Only 13 people will play the student piece, Eruptive Plains, written by 28-year-old Derek Keller, of Atlanta, Georgia, who sits at a table against the wall, looking over his score for the last time before the first time he will hear it played. But the challenge for Steiger is the same. “We’ll go through the whole piece, get familiar with how it works,” he tells them.

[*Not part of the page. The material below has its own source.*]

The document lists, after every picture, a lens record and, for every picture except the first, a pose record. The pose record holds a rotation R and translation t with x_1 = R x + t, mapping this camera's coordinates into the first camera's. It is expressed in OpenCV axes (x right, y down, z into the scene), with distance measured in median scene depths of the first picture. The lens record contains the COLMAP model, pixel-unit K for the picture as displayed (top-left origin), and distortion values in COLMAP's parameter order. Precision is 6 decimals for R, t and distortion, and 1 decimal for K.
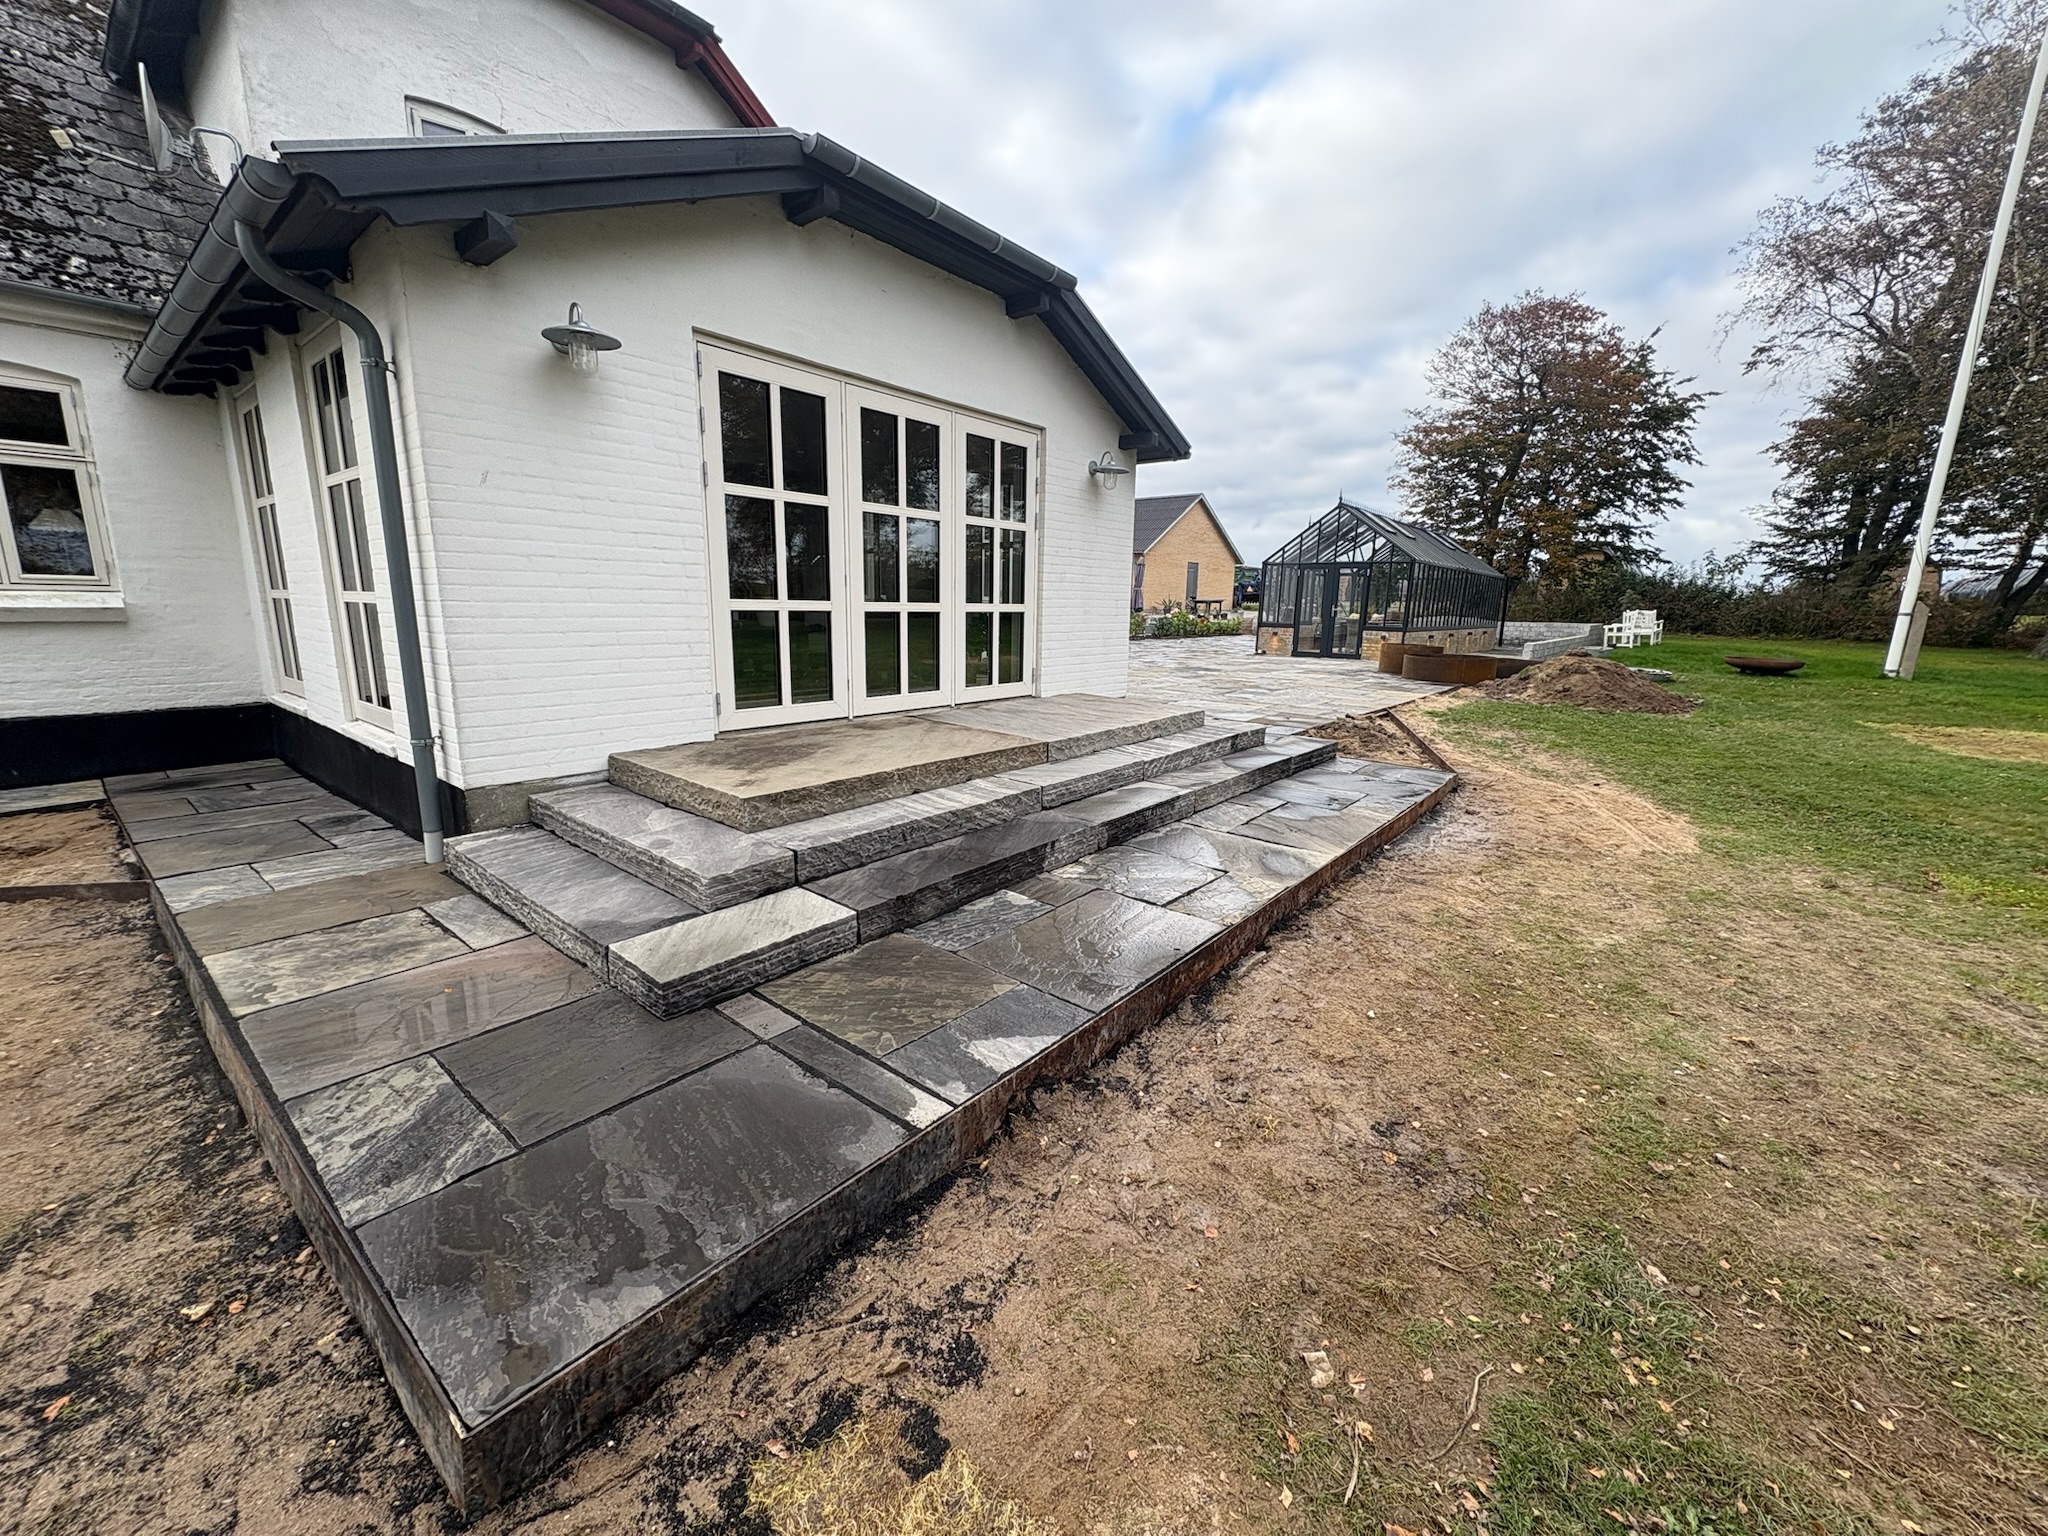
lens RADIAL K [[810.1, 0, 1024.3], [0, 810.1, 764.3], [0, 0, 1]] dist [0.000335, -0.000198]
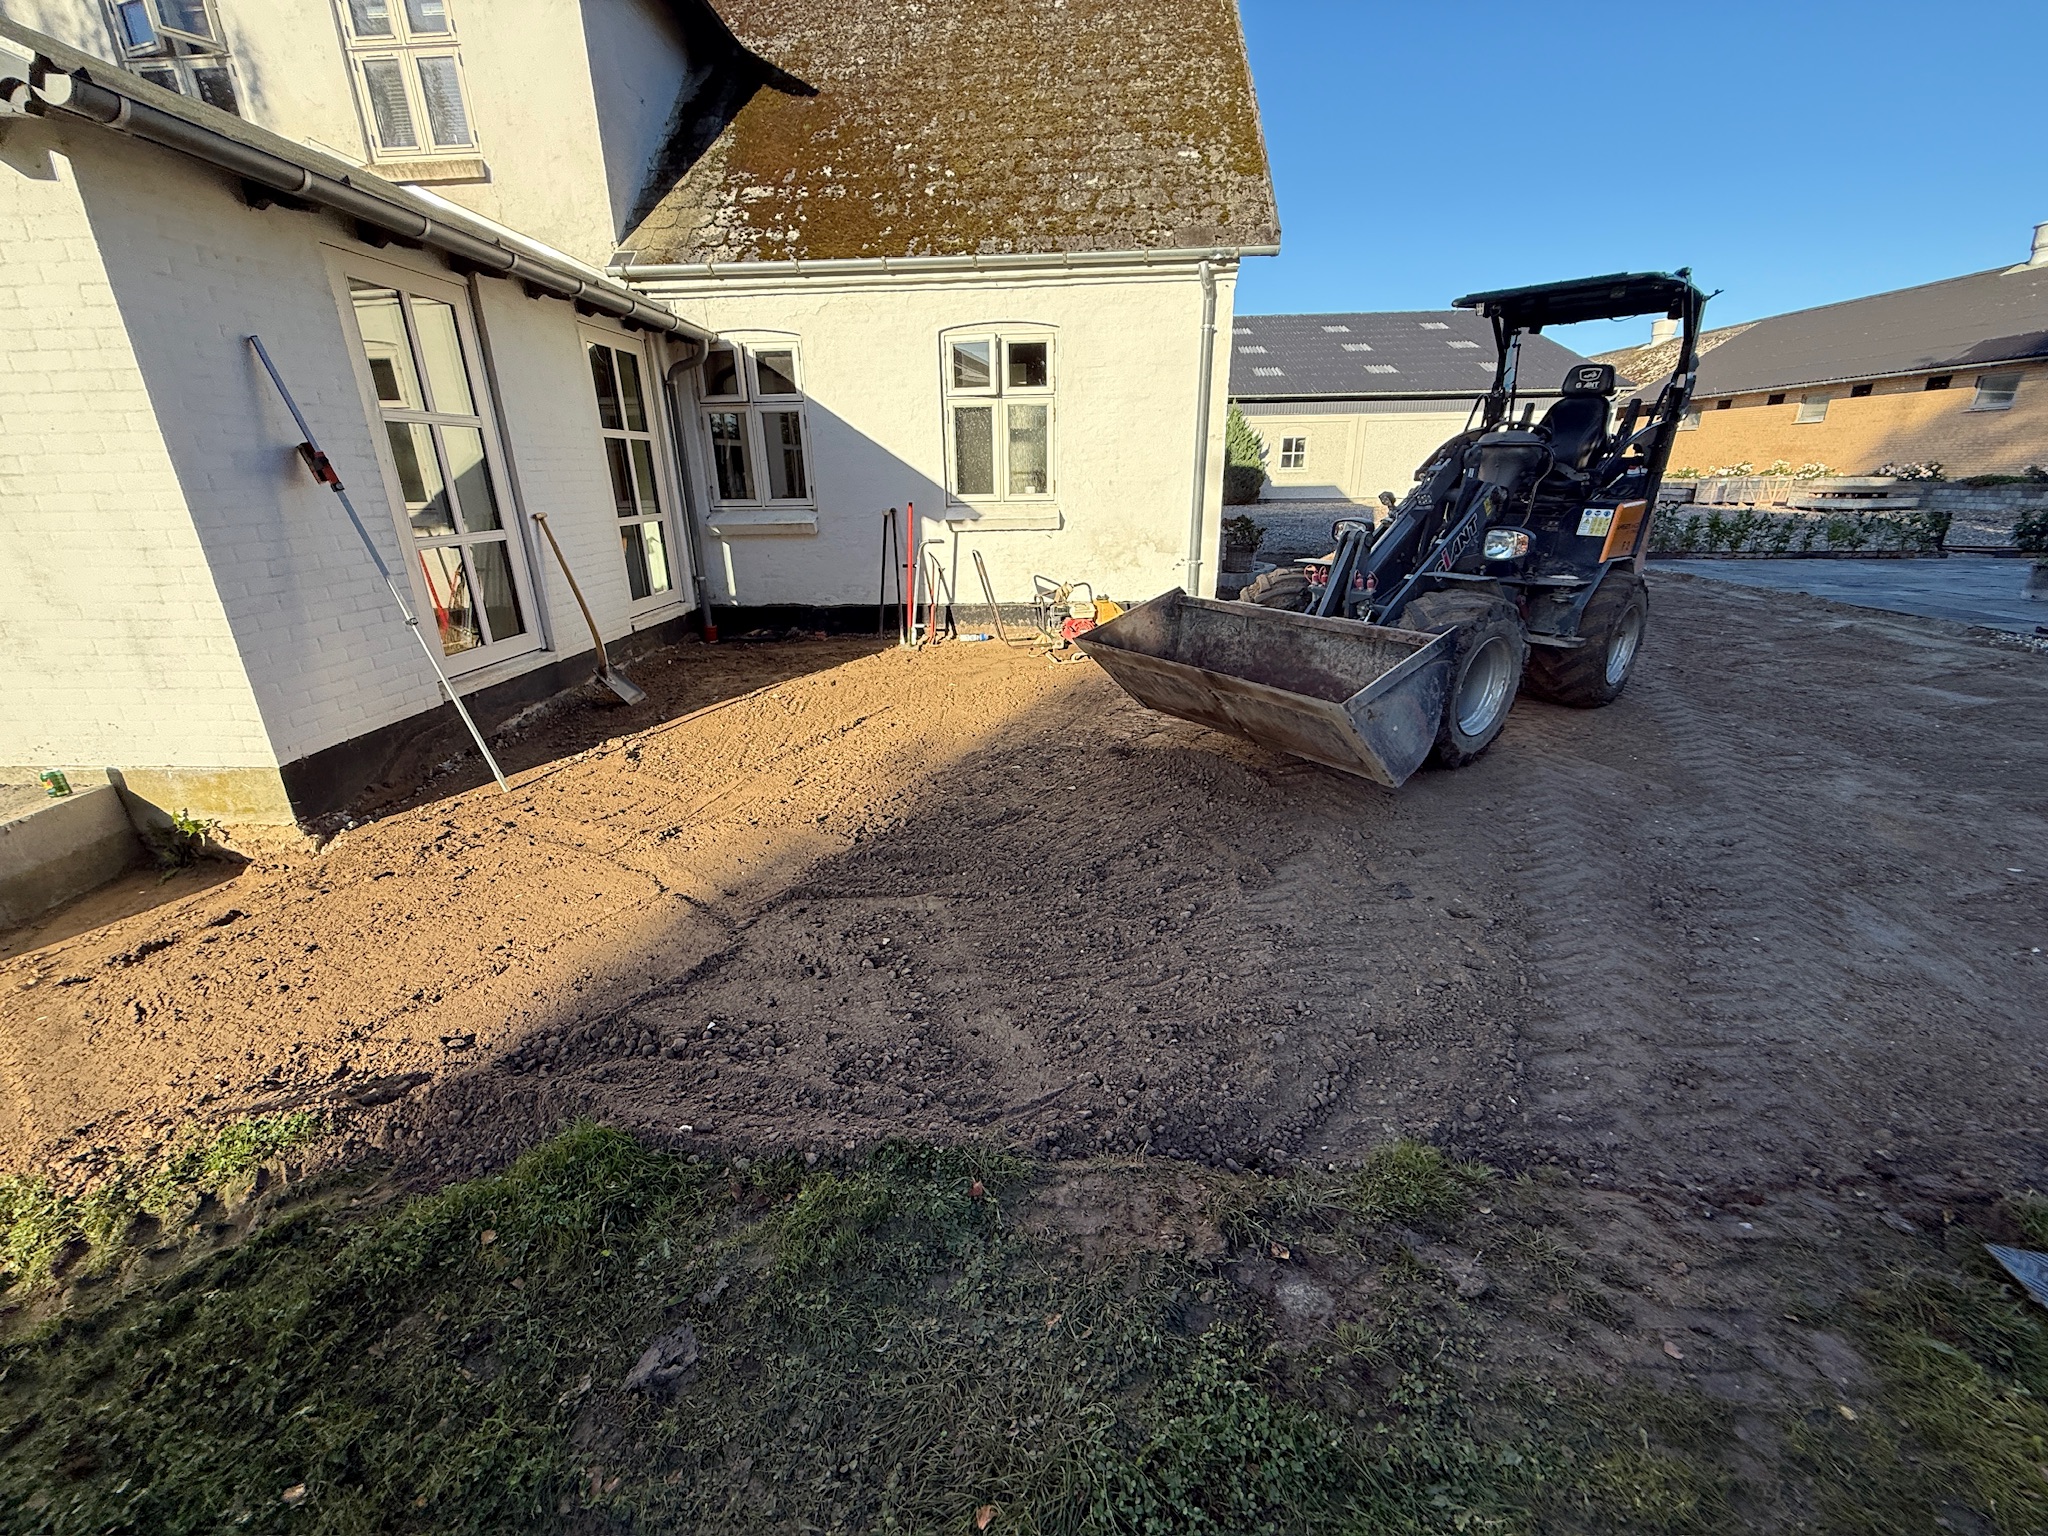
lens RADIAL K [[810.2, 0, 1016.9], [0, 810.2, 764.7], [0, 0, 1]] dist [0.000185, -0.000605]
pose [[0.590282, 0.248310, -0.768056, 1.027439], [-0.132605, 0.968412, 0.211172, -0.339652], [0.796231, -0.022803, 0.604563, 1.545904]]
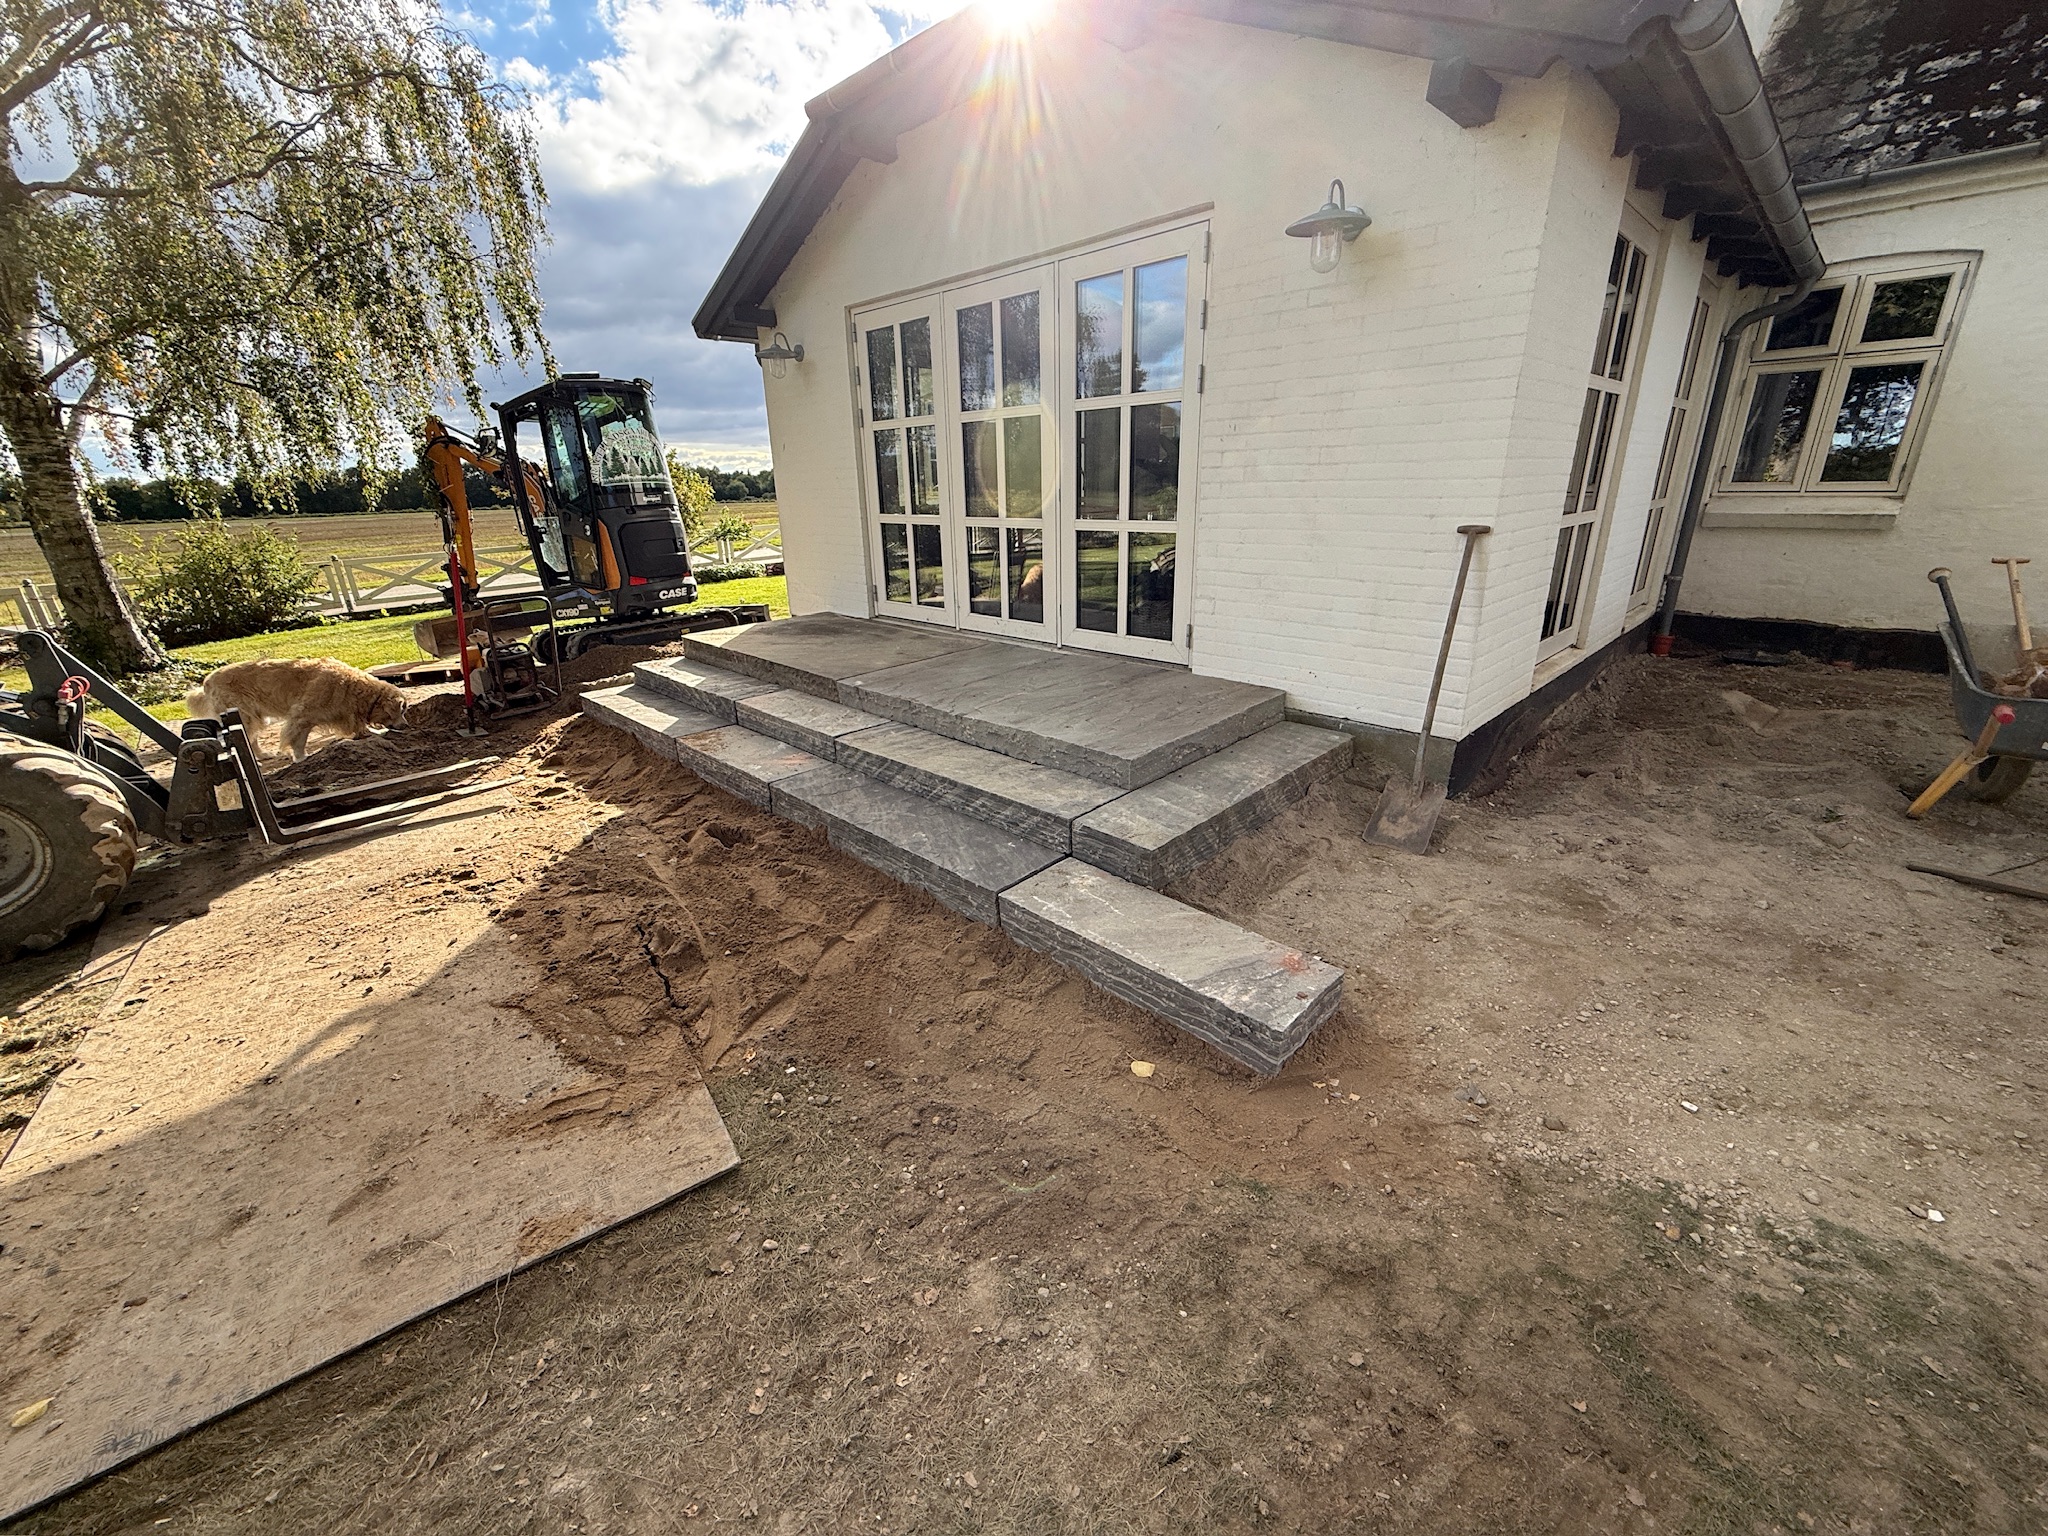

It won’t be easy. In experimenting with spatial sound — moving the music around the room — Keller has called for an unconventional physical arrangement of the players. His design separates them into three ensembles. That will make it difficult for Steiger to give cues. Usually, no matter how large an ensemble, the performers are clustered together so the conductor can make eye contact with them. Often all a player needs is a glance to give him or her the confidence that this is the right place in the music and the beats have been counted correctly. Big demonstrative cues — pointing, for example — are usually unnecessary. In this case, however, Steiger will frequently need to turn one way and another, like an onlooker at a tennis match. Sometimes he won’t have time to turn; the moment will have passed before his head can swivel. Or two players needing cues simultaneously will be on opposites sides. He tells the musicians — graduate students, faculty, and freelancers, all of them hired by UCSD for the occasion — that they’ll “have to cope with the issue of cueing.”
Then he says, “Let’s read a bit,” as he snaps his fingers to denote the meter. The complicated tempos of contemporary music, much more than the meters of Mozart, demand the services of a conductor.
The opening is reminiscent of thunder moving across the plains of an imaginary country. The sound is made in part by one percussion player’s kettle drum fading into the other’s, on the opposite side of the room. When the pianist begins to play, he seems to be imitating the percussionists. At the same time, mournful sounds are coming from the brass instruments, trombones and muted horns, while the flute adds lift, literally — birdlike. Taken together, it evokes a feeling of open space, the bigness of the Great Plains, of the whole country, animated by life.
“It came to me two years ago,” Keller will say afterwards, “when I was moving across the country [from Georgia to California], driving across flat Texas all day, and then I woke up the next morning and still had more of Texas to go. So that when New Mexico came, with those geographical constructions on the landscape, it was very welcome.” He says the piece follows a pattern of three times reaching a new plateau, a new place. These three processes, as he calls them, feature parts for clarinet, trombone, and flute. Each plateau comes after a metaphorical gentle sloping upward. “Each time, the musical material is transformed by a disturbance, undergoes a change.” And it’s easy to see how a young composer might create such a piece after making a momentous change in his own life.